> **Что сделать**:
1) Переведите на английский предложение из текста о росте знания: «Нет сомнений в том, что сейчас известно больше, чем знали прошлые поколения.»
2) Продолжите текст о росте знания, начав сразу после его последнего предложения.

> **Фрагмент источника**:
Во-первых, простое наблюдение позволяет увидеть, что знание выросло. Этот урок мы
усваиваем не у общей философии или истории, но при подробном чтении некоторых
последовательностей научных текстов. Нет сомнений в том, что сейчас известно больше, чем
знали прошлые поколения. Можно рассмотреть пример того же Лакатоша. В нем говорится,
что в результате работы Резерфорда и Содди, а также открытия изотопов, об атомном весе
стало известно гораздо больше, чем об этом мечтали на протяжении целого века после того,
как Праут в 1815 году высказал гипотезу о том, что вселенная состоит из водорода и что
атомные веса кратны массе водорода. Я привожу здесь этот пример для напоминания о том,
что Лакатош начинает с глубокого, но элементарного положения. Главный пункт в его
концепции заключается не в том, что знание существует, а в том, что есть рост. Мы знаем об
атомном весе больше, чем мы знали когда-то, даже если будущее представит нам совершенно
новое, расширенное переосмысление этой области.

> **Фрагмент данных**:
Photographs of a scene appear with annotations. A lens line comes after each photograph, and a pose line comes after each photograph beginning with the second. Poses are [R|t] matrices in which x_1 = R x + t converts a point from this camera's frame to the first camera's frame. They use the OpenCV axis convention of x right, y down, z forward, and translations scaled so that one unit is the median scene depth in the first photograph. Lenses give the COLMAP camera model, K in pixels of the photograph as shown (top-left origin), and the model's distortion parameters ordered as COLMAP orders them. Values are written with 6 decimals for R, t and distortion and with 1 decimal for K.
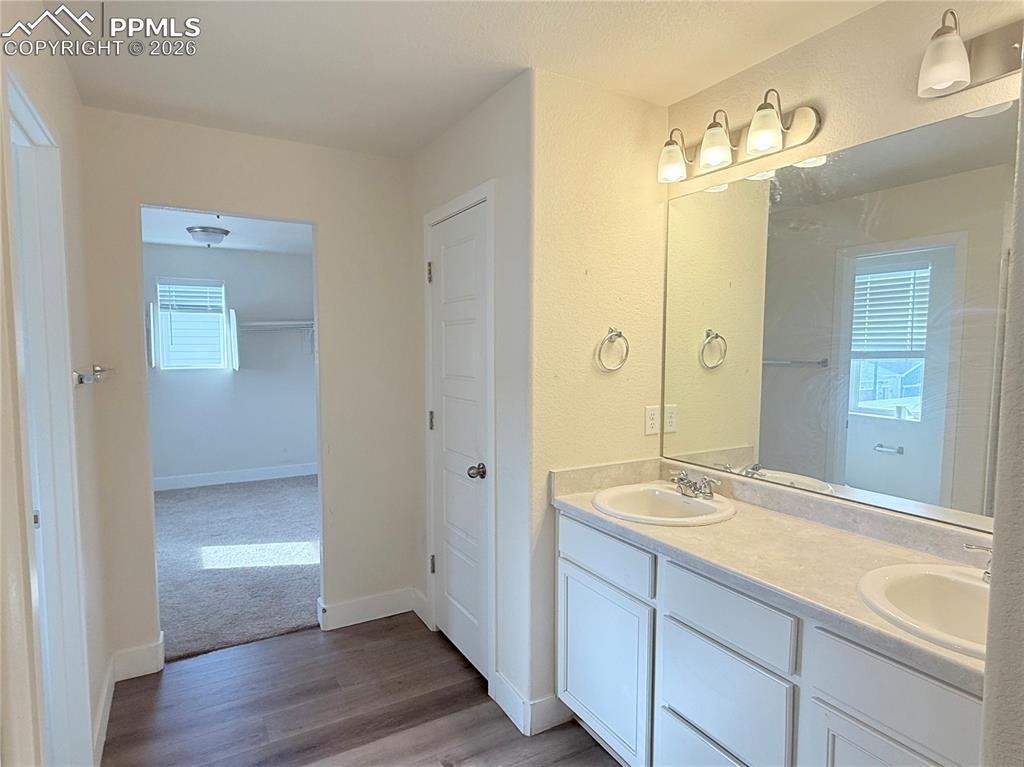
lens RADIAL K [[572.2, 0, 512.0], [0, 572.2, 383.5], [0, 0, 1]] dist [-0.016448, -0.000232]
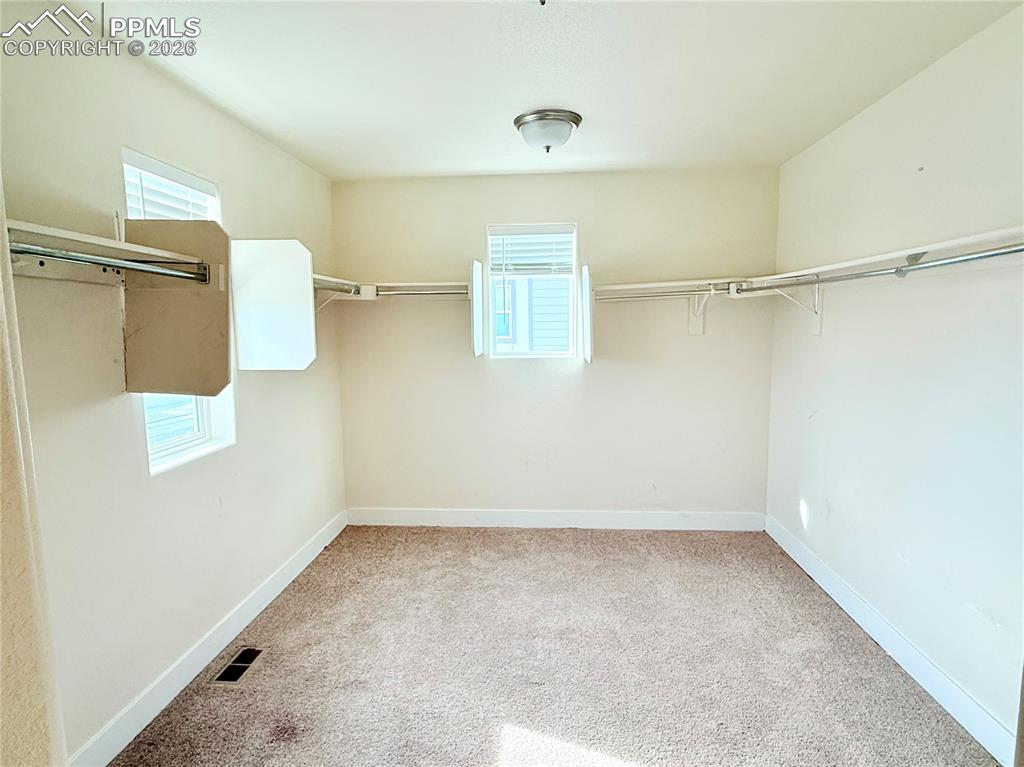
lens RADIAL K [[572.2, 0, 512.0], [0, 572.2, 383.5], [0, 0, 1]] dist [-0.016448, -0.000232]
pose [[0.825231, 0.051730, -0.562422, -0.195931], [-0.029126, 0.998370, 0.049091, -0.028772], [0.564044, -0.024131, 0.825392, 0.430062]]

> **Результаты работы**:
1) There is no doubt that more is known now than past generations knew.

2)
Во-вторых, бесспорно, что некоторые исторические события демонстрируют рост
знаний. То, что необходимо, – это анализ, который выявил бы, в чем состоит этот рост,
который показал бы, что представляет собой тот рост, который называется наукой, а что не
является таковым. Может быть, существуют глупцы, которые считают, что открытие изотопов
не является ростом реального знания. Подход Лакатоша заключается в том, что с ними не
нужно спорить, скорее всего они ленивы и не читали книг или не имели отношения к
результатам такого роста. Мы не должны спорить с такими невеждами. Когда они научатся
тому, как использовать изотопы или просто прочтут тексты, они обнаружат, что знание растет.
Такие мысли приводят к третьему положению. Рост научного знания при разумном
анализе может указать на демаркационную линию между рациональной деятельностью и
иррациональностью. Хотя Лакатош выражал суть дела таким образом, это не те слова,
которые стоит использовать. Ничто не росло более согласованно и постоянно на протяжении
многих лет, чем комментарии к Талмуду. Но является ли это рациональной деятельностью?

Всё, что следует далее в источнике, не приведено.